I just received my copy of the 2012 Standard Catalogue of British Coins: Coins of England and the United Kingdom, 47th Edition (SCBC hereafter). The SCBC is an indispensable reference for the collector of British coins, and features reference numbers, photographs, descriptions, and estimated values for the coins.

The SCBC values are given according to each coin’s condition using the conventional states of preservation used for world coins (e.g., Fine, Very Fine, EF, UNC), rather than the Sheldon Scale that many collectors may be more accustomed to seeing. I thought it would be useful to provide a comparison of the conventional and Sheldon scales, along with a consistent approach to deriving a more refined estimated value than what is listed in the SCBC.

There is a good discussion of how Spink arrived at their values in the introduction that I won’t reproduce here, but the values differ from those you may find in other sources that change during the course of the year in response to changes in market conditions and bullion values.

The example table below is laid out in columns showing the SCBC reference number, a brief description, Sheldon Scale values, conventional grades, the conventional grade values from the SCBC, the calculation used to determine the amount to be added for each step above a given SCBC condition value, and the derived value once the step value is added to the value of the next lower grade. You will want to build a similar table for each coin you wish to evaluate. Setting it up in a spreadsheet will save you a lot of trouble.

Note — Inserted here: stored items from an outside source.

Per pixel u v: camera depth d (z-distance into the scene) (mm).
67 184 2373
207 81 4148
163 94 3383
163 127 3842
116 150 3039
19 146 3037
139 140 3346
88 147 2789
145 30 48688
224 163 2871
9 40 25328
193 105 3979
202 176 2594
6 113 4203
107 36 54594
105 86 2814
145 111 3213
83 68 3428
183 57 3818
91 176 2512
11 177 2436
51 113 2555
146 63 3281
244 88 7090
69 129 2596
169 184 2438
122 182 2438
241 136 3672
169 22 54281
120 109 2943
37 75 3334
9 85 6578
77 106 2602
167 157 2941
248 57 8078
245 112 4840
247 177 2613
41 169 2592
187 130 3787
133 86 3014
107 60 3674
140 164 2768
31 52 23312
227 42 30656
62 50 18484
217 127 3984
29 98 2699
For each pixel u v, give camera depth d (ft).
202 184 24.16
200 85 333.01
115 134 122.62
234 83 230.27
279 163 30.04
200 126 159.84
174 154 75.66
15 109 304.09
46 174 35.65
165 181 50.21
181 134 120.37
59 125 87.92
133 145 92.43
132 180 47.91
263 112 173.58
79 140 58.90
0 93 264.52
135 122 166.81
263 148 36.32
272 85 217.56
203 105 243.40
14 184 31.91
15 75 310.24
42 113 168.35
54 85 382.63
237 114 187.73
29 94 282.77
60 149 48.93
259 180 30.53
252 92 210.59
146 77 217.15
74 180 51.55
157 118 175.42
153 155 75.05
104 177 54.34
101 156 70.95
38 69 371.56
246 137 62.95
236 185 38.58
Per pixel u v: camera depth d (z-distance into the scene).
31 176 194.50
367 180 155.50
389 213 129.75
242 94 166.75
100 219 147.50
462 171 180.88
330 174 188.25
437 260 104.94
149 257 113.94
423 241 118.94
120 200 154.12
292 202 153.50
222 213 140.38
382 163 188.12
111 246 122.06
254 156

In this example, to determine the derived value for an 1848 gold sovereign with a Sheldon Scale grade of AU 55 (conventional grade Good EF+):

- The values for an 1848 gold sovereign in each grade, found on page 438 of the SCBC, are already shown in the “SCBC Value” column.
- Calculate the step addition by subtracting the SCBC value for EF from the value for UNC, dividing by 5 (the number of steps between EF and UNC) and multiplying the remainder by 3 (the number of steps AU 55/Good EF+ is above EF); ((£1200-£700)/5)*3 = a step addition of £300.
- Add the step addition to the base SCBC value for EF to yield a derived value; £700+£300=£1000. This is the derived value for an 1848 gold sovereign in AU 55/Good EF+ condition.

You can make similar tables for any coin listed in the SCBC by entering the values shown in the “SCBC Value” column, performing the calculations in the “Step Calculation” column, and entering the results in the “Step Addition” and “Derived Value” columns. If you have the calculations set up in a spreadsheet, it’s as simple as replacing the numbers in the “SCBC Values” column.

There are a few limitations to this approach:

- The SCBC typically does not provide values for coins in FDC condition, so step calculations above UNC have to be based on further increases to the EF-to-UNC interval. In the above example, I assumed a coin in FDC condition to have double the value of UNC condition. In practice, this assumption is probably unrealistic – an extremely rare coin in top condition can be almost priceless! When examining very high grade coins, both this approach and the SCBC values themselves will need considerable adjustment based on experience and the coin being considered.
- In some cases the SCBC does not provide values for a given condition; for example, no values above VF are provided for any hammered coin. In these instances, you may have to base further increases on the F-to-VF interval. With regards to many of the hammered and ancient coins, there are so few examples in EF and higher that it would be very difficult to give a value; this could also apply to the very top grades of any other type.
- Finally, the SCBC provides no values at all for coins below F condition. I guess they figure the coin’s value is either its bullion value or completely subjective.

I have been using this approach for quite some time and while it isn’t perfect, it at least provides a rough guide (just like the SCBC) that is of use in determining the relative value of middle grade and common coins. As a check of its validity, it is worthwhile to see if you can find realized prices of similar coins from recent auctions. They do not have to be in the same condition. Compare the realized price against the determined value in your table, keeping in mind that realized prices often vary due to changing conditions as mentioned previously.

My thanks to Mr. Jon Blyth for his review of and comments on this article.